By Rep. Marjorie Porter, D-Hillsborough
It’s Silly Season once again at the State House. Legislators are meeting in Committees of Conference.
After the House or Senate passes one of its bills, it is sent to the other chamber for their consideration. This most often leads to the bill being changed in some way. The changes can be as simple as adding a comma, or as complicated as a complete rewrite of the bill.
Before it can be sent on to the Governor for signing, both chambers must agree to the changes.
We in the House have several options when the Senate returns an amended bill. We can concur, or agree with the changes, at which point the bill moves on to the Governor.
We can non-concur, or not agree, at which point the bill dies.
Or we can non-concur and request a committee of conference. That’s when Silly Season officially begins.
Committees of conference are supposed to iron out the differences between the two versions of the bill. Sometimes they do, sometimes they don’t. If they don’t, the bill dies.
The committees are made up of seven members—three senators, four representatives—who are chosen by committee chairs with the approval of the Senate president or the speaker of the House.
House members on the committee are supposed to defend the House position on the bill, and only those who voted in favor are supposed to be appointed. But, as I learned this week with SB 438, that is not always the case.
You need some background here. SB 438 deals with the postponement of local elections, and was drafted to address the problems created when major winter storms hit us on the town meeting day two years in a row. One section of current law was interpreted by municipal lawyers to grant authority to postpone local elections to town moderators and other local election officials. The Secretary of State’s office disagreed. They read the law differently, and said no one had the authority to postpone.
The bill that came to us from the Senate set up a process to be used, and gave the authority to postpone local elections to the Secretary of State.
Needless to say, local officials were not very happy.
The hearing in the Election Law committee lasted for hours. Almost all the testimony we heard was against the bill. Although the Secretary of State has authority for state and federal elections, moderators and town clerks have always had sole authority over local elections where local boards and town officials are determined. They are in a better position to know the conditions on the ground than someone in an office in Concord.

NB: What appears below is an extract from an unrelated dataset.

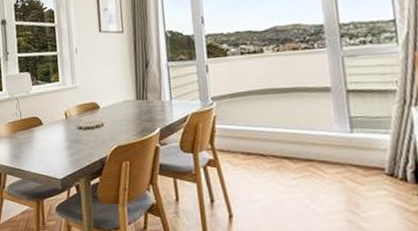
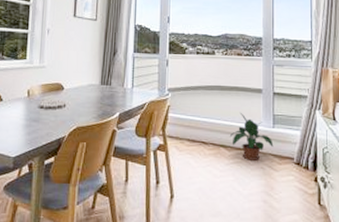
potted plant: none [293,117,354,173] -> present [229,112,274,161]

Election Law worked hard to find a solution. Two different amendments were proposed. One, drafted by a Rep Moynihan, D-Dummer, amended current law by setting up a process, similar to the Senate version, but maintaining the moderator’s authority to postpone. The other, drafted by the committee chair, set up a different system, and kept the Secretary of State, and also the Attorney General, involved. The committee voted for the Chair’s amendment, 11-9. The other was presented to the House as a floor amendment.

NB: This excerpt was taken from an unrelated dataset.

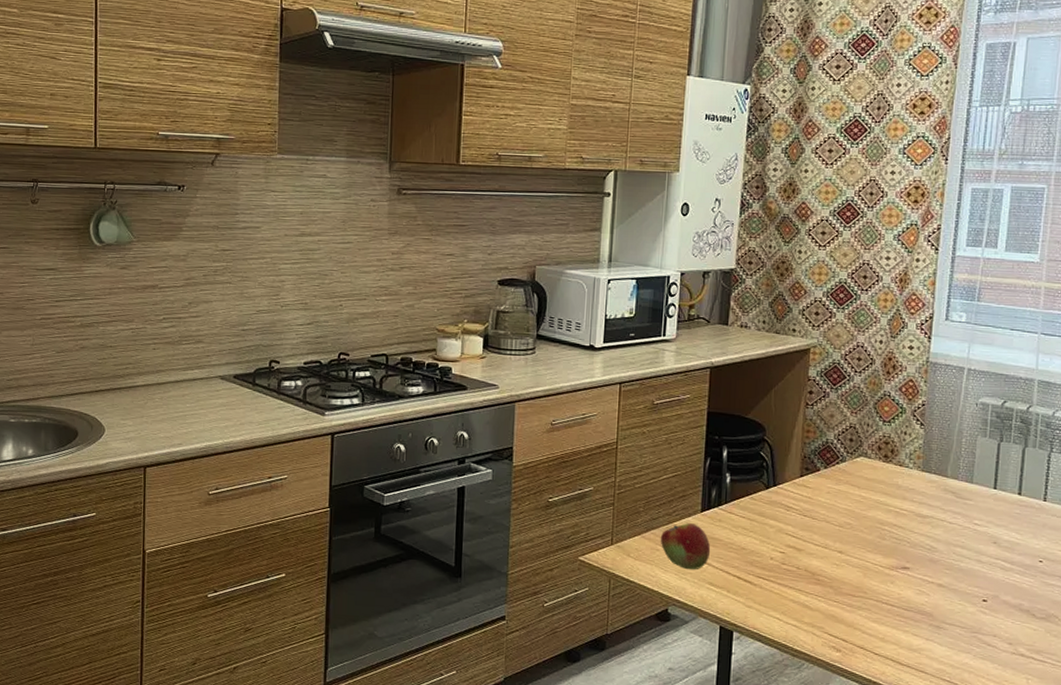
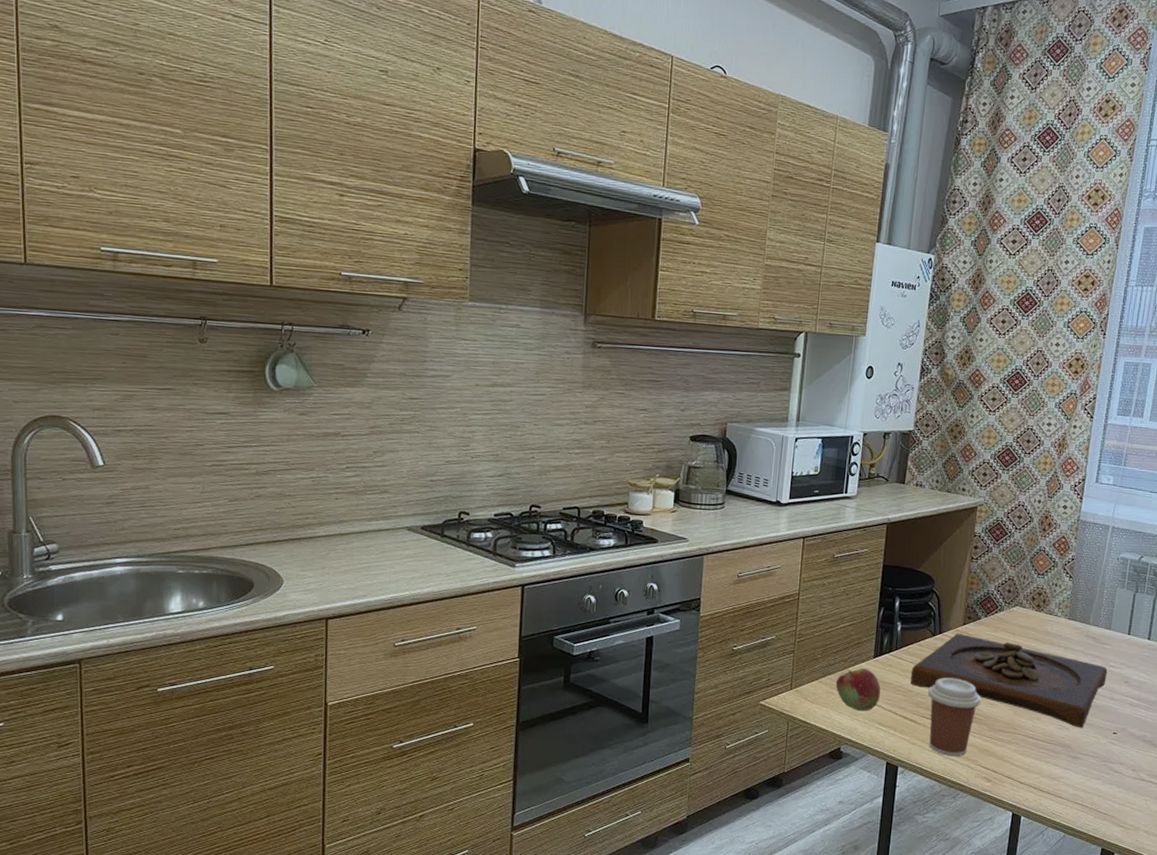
wooden tray: none [742,485,972,594] -> present [910,633,1108,728]
coffee cup: none [764,534,825,622] -> present [928,677,981,756]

This really should not have been a partisan issue at all, and indeed it wasn’t. The committee amendment was rejected by the House by a bipartisan vote of 155-176. This was a division vote, no names attached. The floor amendment was adopted, by a nonpartisan vote of 178-158. This was a roll call vote, so we know how each member voted. The final bill as amended passed with a voice vote. Remember this. It is important.
The Senate asked for a committee of conference. And here’s where I began to learn new things. House members appointed are supposed to have voted in the majority. They are supposed to defend the House position.

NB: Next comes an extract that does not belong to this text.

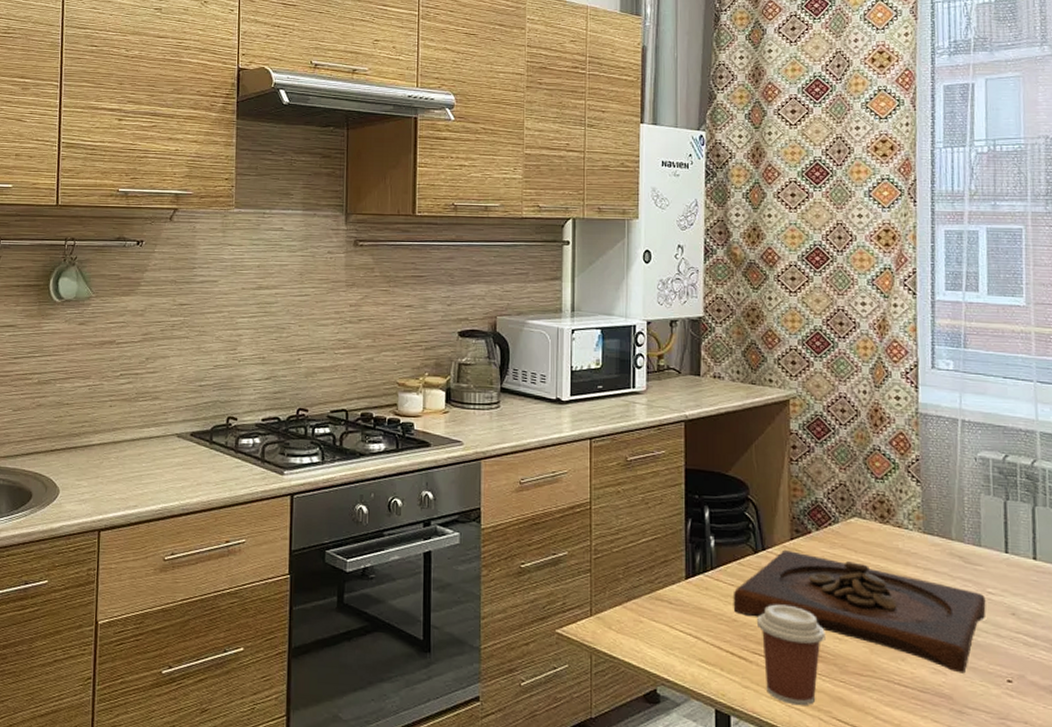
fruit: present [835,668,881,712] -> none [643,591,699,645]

Of the four House members originally appointed, only one (me) had voted in the majority. At that time, I was the only Democrat. When I questioned, I was told there was no way to know how anyone voted because the final vote was a voice vote.
But of course there was—that roll call vote on the amendment just prior to the voice vote made it clear how people voted. I was the only one of the four who voted with the majority. In fact two of the members were the committee chair and vice-chair, who obviously voted for their own amendment.
Just before the conference met, the chair was replaced by Rep. Moynihan, the sponsor of the amendment that passed the House. House members were now divided 2-2.
It was clear from the beginning the Senate was not interested in the House’s position. Two of the three Senators live in cities, and their concerns made it obvious they had little understanding of how town meetings work. Rep Moynihan and I worked hard to explain the reasons for the House’s position. To their credit, the other two reps stayed silent until asked their opinion, and were honest in their response. They offered a solution which was a large part of the failed amendment. We recessed until the next day.
When we reconvened, the Senate offered to amend their bill to include part of the failed amendment. Because the House conferees were split, we went to the Speaker to ask for a solution.
He gave us one. He took Rep. Moynihan and me, who were defending the House position, off the committee. House committee members now include the Election Law vice chair, a member of the House leadership team, and two new members who live in cities and have no familiarity with the bill.
The final meeting was today at 10:30. The new committee chose to disregard the voices of local officials and agreed to the original senate bill, unchanged. With no one left to support it, the House position has been scrapped.
I’m angry. The House did not follow its own rules. This is not the way things are supposed to be. Unfortunately it’s the way things really are.